Provided data START

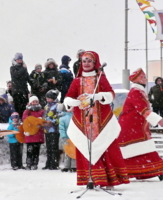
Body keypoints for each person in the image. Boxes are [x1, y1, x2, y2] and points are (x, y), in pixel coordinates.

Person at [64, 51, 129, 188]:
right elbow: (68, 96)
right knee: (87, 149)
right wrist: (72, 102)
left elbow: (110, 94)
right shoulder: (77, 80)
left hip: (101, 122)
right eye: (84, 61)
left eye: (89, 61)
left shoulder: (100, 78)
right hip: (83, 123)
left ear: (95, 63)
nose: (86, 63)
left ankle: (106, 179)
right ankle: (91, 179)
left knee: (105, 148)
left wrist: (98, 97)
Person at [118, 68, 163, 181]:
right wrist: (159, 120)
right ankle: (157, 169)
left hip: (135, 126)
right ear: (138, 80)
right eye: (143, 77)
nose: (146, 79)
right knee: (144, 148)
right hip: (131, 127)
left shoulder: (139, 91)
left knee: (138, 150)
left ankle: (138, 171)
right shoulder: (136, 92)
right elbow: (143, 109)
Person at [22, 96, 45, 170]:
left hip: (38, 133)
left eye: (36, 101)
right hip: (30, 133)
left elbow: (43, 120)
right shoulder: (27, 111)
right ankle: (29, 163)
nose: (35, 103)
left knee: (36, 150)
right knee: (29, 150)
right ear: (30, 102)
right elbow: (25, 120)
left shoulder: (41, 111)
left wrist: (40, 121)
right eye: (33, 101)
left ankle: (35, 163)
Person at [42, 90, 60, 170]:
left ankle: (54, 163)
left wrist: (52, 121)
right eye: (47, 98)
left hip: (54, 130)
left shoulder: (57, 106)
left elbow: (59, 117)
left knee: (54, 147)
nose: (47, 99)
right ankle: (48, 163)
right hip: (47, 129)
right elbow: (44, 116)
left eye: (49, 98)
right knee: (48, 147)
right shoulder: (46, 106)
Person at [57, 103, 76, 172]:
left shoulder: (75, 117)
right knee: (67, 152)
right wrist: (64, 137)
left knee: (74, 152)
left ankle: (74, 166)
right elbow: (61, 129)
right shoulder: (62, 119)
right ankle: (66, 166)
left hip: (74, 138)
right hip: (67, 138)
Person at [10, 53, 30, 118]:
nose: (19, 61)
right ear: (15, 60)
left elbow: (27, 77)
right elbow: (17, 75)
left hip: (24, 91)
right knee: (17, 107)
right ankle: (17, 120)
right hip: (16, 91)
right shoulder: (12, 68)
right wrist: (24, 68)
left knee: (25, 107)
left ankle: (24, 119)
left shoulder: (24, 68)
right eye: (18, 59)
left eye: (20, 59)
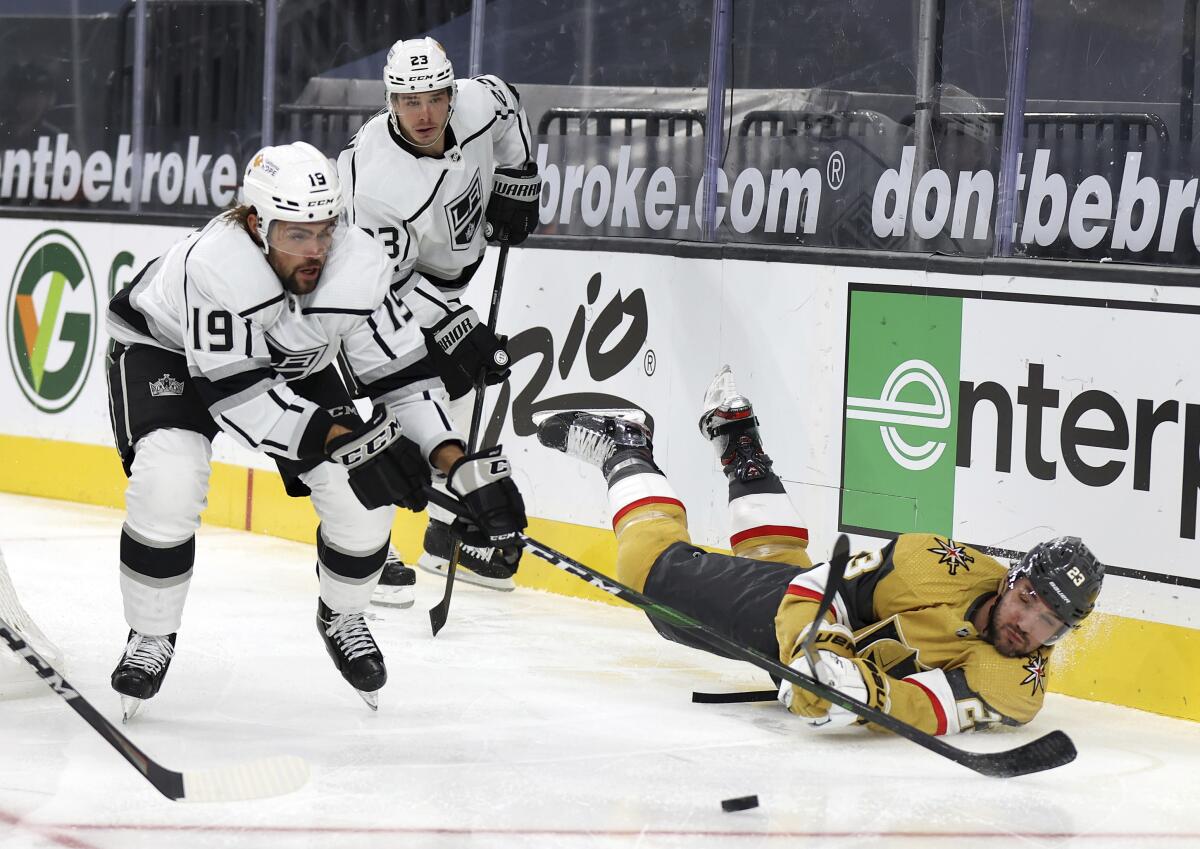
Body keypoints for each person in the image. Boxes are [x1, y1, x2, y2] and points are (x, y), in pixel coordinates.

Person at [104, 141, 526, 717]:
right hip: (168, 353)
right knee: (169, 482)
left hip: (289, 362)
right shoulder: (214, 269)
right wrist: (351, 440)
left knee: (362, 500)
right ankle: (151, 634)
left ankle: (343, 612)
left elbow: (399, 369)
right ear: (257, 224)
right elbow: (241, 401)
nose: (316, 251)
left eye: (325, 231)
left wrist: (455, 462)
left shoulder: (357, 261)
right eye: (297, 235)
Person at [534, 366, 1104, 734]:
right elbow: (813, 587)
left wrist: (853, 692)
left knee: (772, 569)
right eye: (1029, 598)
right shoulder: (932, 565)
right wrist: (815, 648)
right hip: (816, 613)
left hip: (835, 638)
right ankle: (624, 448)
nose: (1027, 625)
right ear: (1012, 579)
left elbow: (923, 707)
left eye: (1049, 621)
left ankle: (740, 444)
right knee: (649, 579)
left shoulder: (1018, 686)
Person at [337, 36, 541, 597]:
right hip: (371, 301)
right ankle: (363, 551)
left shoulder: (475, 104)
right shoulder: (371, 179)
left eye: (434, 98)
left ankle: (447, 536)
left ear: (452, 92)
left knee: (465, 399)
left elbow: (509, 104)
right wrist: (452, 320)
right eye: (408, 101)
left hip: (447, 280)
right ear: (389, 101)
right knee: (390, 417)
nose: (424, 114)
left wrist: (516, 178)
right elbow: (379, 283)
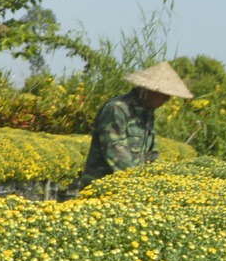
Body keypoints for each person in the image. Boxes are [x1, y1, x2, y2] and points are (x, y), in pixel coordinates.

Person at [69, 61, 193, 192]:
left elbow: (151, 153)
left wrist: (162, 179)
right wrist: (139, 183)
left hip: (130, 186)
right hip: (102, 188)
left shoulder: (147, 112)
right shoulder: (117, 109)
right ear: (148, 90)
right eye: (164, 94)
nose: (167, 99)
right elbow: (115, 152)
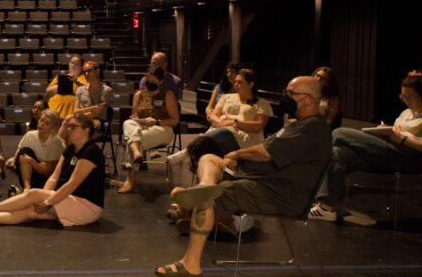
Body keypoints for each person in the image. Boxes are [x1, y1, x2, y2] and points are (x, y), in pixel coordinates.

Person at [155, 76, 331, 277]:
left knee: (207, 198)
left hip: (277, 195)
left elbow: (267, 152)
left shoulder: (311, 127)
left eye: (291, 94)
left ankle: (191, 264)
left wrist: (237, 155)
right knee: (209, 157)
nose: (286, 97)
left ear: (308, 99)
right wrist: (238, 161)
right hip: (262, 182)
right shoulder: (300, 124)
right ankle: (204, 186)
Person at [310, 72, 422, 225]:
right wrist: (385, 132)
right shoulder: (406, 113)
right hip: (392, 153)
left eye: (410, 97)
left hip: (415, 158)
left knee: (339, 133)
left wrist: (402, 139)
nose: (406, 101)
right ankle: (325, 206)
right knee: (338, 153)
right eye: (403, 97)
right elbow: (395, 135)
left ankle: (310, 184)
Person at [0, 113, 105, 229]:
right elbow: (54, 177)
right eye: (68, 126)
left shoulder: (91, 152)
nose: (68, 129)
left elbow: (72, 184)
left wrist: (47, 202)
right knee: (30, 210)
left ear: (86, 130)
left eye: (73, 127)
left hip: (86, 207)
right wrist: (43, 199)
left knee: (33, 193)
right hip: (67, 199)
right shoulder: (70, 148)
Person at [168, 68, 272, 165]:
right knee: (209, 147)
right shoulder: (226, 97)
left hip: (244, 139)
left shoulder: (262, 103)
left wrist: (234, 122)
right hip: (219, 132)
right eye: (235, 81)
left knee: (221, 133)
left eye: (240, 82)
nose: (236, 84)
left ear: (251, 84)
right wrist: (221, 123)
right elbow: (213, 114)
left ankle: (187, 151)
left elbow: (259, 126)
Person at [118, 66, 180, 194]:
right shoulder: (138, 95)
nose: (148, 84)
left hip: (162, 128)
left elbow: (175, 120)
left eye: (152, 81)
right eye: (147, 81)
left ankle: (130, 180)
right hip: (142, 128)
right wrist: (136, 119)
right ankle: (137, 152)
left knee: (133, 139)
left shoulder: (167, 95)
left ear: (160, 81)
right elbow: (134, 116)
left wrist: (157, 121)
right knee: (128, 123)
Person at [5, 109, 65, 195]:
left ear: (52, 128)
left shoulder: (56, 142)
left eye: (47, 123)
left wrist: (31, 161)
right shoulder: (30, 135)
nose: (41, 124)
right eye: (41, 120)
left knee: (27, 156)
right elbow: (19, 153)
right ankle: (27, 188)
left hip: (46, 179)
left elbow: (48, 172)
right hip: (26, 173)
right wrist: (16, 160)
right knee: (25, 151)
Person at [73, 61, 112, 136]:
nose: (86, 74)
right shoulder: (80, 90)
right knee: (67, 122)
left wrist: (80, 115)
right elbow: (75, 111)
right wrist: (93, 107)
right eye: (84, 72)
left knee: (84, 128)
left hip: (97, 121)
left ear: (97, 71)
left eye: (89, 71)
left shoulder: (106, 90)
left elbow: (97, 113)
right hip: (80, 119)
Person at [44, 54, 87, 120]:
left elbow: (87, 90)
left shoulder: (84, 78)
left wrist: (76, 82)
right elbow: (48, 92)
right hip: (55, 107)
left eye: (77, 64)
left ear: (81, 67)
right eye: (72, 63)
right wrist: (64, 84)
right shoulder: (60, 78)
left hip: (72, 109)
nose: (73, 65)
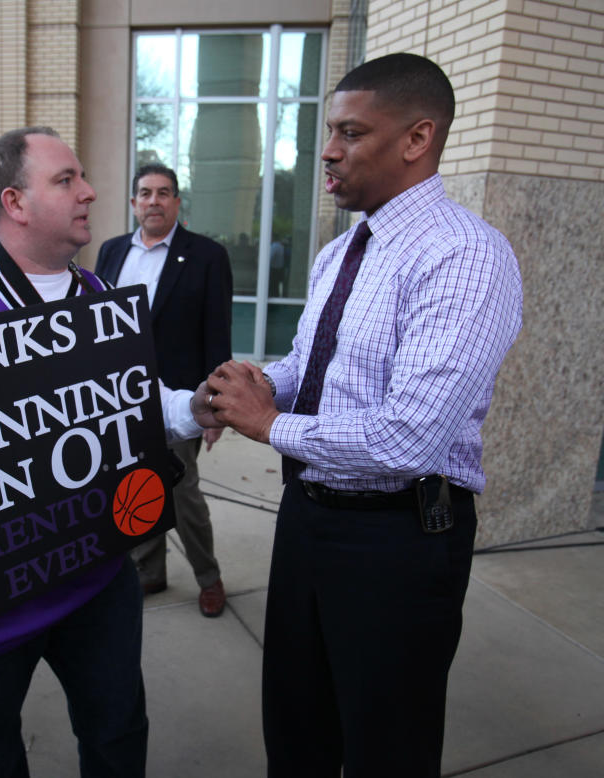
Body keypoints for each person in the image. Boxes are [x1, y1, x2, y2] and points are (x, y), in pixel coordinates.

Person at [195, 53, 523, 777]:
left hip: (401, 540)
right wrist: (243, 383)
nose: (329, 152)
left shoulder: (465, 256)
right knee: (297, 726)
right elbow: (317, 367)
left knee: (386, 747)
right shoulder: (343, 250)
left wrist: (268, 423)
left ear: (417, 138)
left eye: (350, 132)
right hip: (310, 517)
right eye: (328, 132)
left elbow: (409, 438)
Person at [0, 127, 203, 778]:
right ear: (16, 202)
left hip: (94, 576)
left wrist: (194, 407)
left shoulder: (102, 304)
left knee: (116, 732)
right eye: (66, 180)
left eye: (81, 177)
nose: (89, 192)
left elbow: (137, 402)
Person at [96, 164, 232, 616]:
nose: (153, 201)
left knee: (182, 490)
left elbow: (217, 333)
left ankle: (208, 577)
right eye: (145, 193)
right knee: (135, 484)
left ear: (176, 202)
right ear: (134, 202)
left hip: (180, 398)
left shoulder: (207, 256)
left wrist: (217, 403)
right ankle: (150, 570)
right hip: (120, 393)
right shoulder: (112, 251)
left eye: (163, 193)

Provided data END
Provided data START

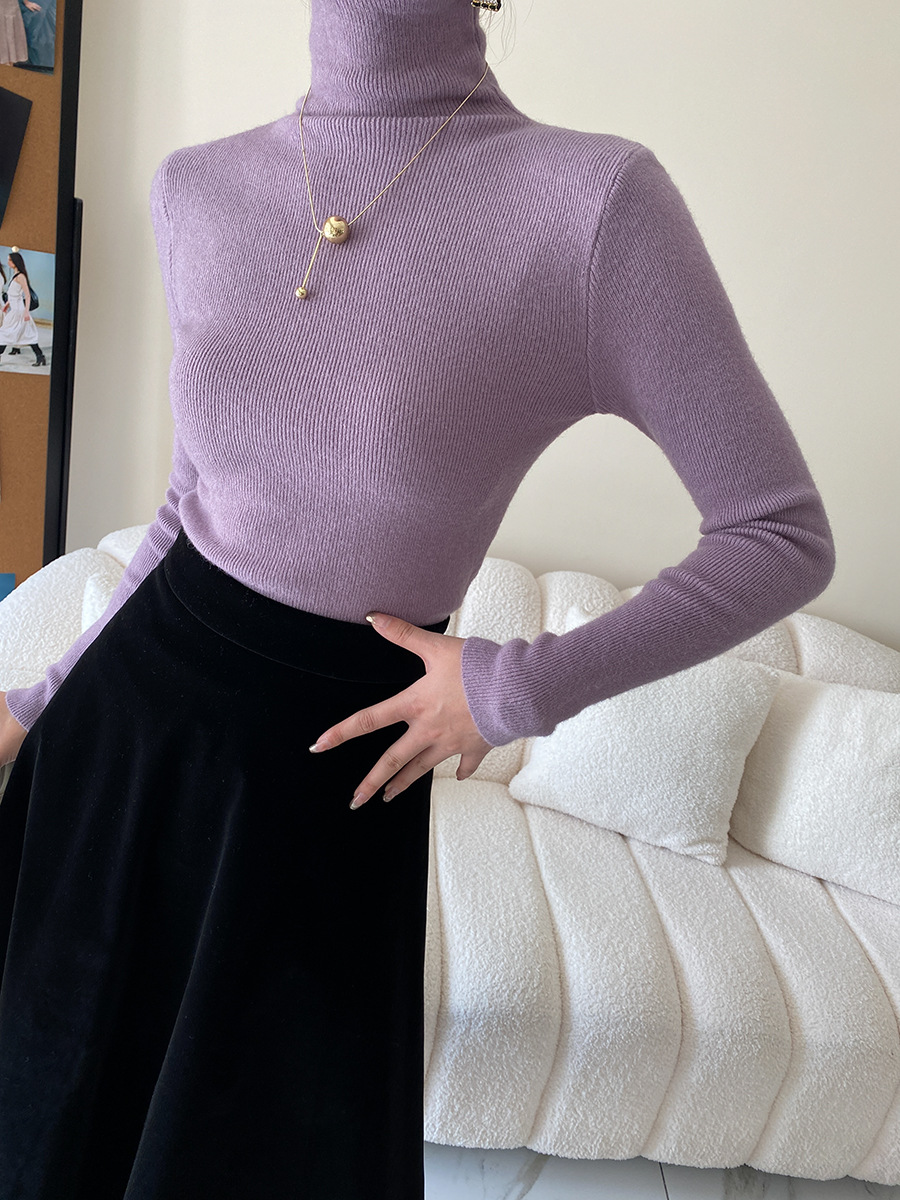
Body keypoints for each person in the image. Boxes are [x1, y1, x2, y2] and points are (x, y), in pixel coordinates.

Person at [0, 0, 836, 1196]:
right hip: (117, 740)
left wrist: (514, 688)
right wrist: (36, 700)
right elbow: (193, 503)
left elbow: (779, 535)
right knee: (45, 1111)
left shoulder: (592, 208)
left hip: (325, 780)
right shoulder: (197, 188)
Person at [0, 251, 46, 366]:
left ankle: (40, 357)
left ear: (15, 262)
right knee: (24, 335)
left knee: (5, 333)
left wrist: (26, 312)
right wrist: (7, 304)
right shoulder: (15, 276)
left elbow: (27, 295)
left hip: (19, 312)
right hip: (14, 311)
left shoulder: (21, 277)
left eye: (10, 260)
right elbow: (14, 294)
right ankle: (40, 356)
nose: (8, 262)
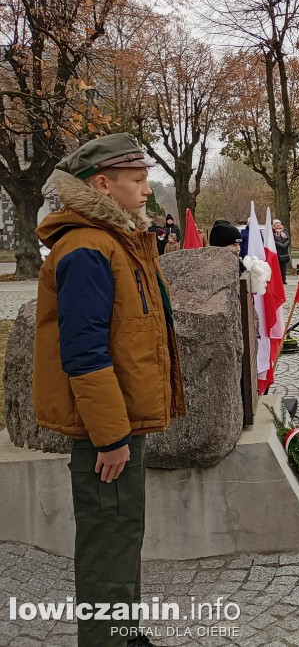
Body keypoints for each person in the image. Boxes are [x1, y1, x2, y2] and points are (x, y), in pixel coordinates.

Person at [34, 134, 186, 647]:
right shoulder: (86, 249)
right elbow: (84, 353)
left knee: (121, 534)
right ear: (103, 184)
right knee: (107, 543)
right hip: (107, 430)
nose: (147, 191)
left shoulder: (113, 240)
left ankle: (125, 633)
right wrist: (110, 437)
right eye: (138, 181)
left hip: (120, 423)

Provided data END

Work required | Reproduce the lines above, beginning at the line with "right eye: (328, 132)" and stopping after the line with "left eye: (163, 193)", exactly as they are.

Output |
right eye: (328, 132)
left elbow: (409, 438)
Person at [0, 127, 203, 778]:
right ear: (16, 202)
left hip: (94, 576)
left wrist: (194, 407)
left shoulder: (102, 304)
left knee: (116, 732)
right eye: (66, 180)
left eye: (81, 177)
nose: (89, 192)
left elbow: (137, 402)
Person at [96, 164, 232, 616]:
nose: (153, 201)
left knee: (182, 490)
left elbow: (217, 333)
left ankle: (208, 577)
right eye: (145, 193)
right knee: (135, 484)
left ear: (176, 202)
right ear: (134, 202)
left hip: (180, 398)
left shoulder: (207, 256)
left wrist: (217, 403)
right ankle: (150, 570)
right hip: (120, 393)
right shoulder: (112, 251)
left eye: (163, 193)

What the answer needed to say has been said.